Print the listing once more, exactly as written.

--- Data under study Enclosed Below ---

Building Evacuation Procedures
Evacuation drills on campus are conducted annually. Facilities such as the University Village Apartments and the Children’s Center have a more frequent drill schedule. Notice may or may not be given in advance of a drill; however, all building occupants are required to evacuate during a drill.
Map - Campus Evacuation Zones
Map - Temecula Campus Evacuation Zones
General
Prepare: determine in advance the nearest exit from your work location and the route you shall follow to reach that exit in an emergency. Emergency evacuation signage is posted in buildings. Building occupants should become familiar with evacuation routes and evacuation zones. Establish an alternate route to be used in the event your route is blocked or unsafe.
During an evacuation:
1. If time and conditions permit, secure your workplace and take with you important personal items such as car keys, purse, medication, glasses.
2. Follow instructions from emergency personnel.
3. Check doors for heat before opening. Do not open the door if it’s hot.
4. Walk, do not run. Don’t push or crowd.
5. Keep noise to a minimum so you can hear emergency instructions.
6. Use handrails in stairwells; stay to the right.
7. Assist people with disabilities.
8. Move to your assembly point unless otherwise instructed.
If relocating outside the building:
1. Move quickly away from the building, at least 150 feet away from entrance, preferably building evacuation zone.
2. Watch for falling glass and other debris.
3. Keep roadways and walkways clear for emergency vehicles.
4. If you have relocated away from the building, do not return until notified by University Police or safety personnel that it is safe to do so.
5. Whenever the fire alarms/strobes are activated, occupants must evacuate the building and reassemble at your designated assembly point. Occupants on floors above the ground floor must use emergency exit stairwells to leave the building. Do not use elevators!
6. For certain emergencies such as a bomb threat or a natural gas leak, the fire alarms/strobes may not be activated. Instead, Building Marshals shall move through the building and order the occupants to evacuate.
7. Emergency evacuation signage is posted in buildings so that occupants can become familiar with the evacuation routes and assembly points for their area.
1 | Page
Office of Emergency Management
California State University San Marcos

--- End of Enclosed Data under study ---

**Written reply:**
Building Evacuation Procedures
Evacuation drills on campus are conducted annually. Facilities such as the University Village Apartments and the Children’s Center have a more frequent drill schedule. Notice may or may not be given in advance of a drill; however, all building occupants are required to evacuate during a drill.
Map - Campus Evacuation Zones
Map - Temecula Campus Evacuation Zones
General
Prepare: determine in advance the nearest exit from your work location and the route you shall follow to reach that exit in an emergency. Emergency evacuation signage is posted in buildings. Building occupants should become familiar with evacuation routes and evacuation zones. Establish an alternate route to be used in the event your route is blocked or unsafe.
During an evacuation:
1. If time and conditions permit, secure your workplace and take with you important personal items such as car keys, purse, medication, glasses.
2. Follow instructions from emergency personnel.
3. Check doors for heat before opening. Do not open the door if it’s hot.
4. Walk, do not run. Don’t push or crowd.
5. Keep noise to a minimum so you can hear emergency instructions.
6. Use handrails in stairwells; stay to the right.
7. Assist people with disabilities.
8. Move to your assembly point unless otherwise instructed.
If relocating outside the building:
1. Move quickly away from the building, at least 150 feet away from entrance, preferably building evacuation zone.
2. Watch for falling glass and other debris.
3. Keep roadways and walkways clear for emergency vehicles.
4. If you have relocated away from the building, do not return until notified by University Police or safety personnel that it is safe to do so.
5. Whenever the fire alarms/strobes are activated, occupants must evacuate the building and reassemble at your designated assembly point. Occupants on floors above the ground floor must use emergency exit stairwells to leave the building. Do not use elevators!
6. For certain emergencies such as a bomb threat or a natural gas leak, the fire alarms/strobes may not be activated. Instead, Building Marshals shall move through the building and order the occupants to evacuate.
7. Emergency evacuation signage is posted in buildings so that occupants can become familiar with the evacuation routes and assembly points for their area.
1 | Page
Office of Emergency Management
California State University San Marcos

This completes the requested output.